-- Opening Marker --
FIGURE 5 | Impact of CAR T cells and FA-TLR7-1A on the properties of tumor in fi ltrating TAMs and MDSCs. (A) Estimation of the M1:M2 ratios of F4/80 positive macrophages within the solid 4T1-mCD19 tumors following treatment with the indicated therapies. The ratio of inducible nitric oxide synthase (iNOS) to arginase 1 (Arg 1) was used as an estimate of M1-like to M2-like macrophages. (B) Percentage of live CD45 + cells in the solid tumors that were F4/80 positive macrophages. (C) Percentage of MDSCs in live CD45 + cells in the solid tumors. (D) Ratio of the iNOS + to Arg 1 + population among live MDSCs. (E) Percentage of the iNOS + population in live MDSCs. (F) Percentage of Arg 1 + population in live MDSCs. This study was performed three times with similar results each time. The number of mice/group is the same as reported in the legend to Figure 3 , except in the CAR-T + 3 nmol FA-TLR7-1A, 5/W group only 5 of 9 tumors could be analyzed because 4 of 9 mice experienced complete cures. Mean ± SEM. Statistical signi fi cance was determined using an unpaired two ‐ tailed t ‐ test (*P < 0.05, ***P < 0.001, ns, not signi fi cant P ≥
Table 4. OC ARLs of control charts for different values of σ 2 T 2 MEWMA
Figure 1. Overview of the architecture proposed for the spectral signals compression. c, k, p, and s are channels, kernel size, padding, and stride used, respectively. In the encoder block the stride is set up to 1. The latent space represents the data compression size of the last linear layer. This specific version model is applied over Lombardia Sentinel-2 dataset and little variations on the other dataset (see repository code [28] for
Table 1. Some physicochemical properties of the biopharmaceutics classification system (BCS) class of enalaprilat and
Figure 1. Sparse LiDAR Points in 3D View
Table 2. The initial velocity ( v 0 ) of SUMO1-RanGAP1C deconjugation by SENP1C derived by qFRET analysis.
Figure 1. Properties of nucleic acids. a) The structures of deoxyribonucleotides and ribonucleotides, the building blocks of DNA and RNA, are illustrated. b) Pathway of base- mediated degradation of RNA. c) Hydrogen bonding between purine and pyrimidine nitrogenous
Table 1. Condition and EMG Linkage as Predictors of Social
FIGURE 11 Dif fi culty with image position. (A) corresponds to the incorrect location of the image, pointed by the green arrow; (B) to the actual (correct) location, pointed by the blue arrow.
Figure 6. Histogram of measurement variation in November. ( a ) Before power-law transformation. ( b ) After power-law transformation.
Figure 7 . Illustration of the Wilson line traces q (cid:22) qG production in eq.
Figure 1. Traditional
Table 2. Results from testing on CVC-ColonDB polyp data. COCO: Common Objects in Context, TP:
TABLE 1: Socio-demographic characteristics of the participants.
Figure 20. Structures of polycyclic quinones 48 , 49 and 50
-- Closing Marker --
### EXERCISE DIRECTIONS
Once you find the line containing "Figure 1. Traditional", copy it and every line after it through the end of the records, exactly and nothing else.

### WRITTEN ANSWER
Figure 1. Traditional
Table 2. Results from testing on CVC-ColonDB polyp data. COCO: Common Objects in Context, TP:
TABLE 1: Socio-demographic characteristics of the participants.
Figure 20. Structures of polycyclic quinones 48 , 49 and 50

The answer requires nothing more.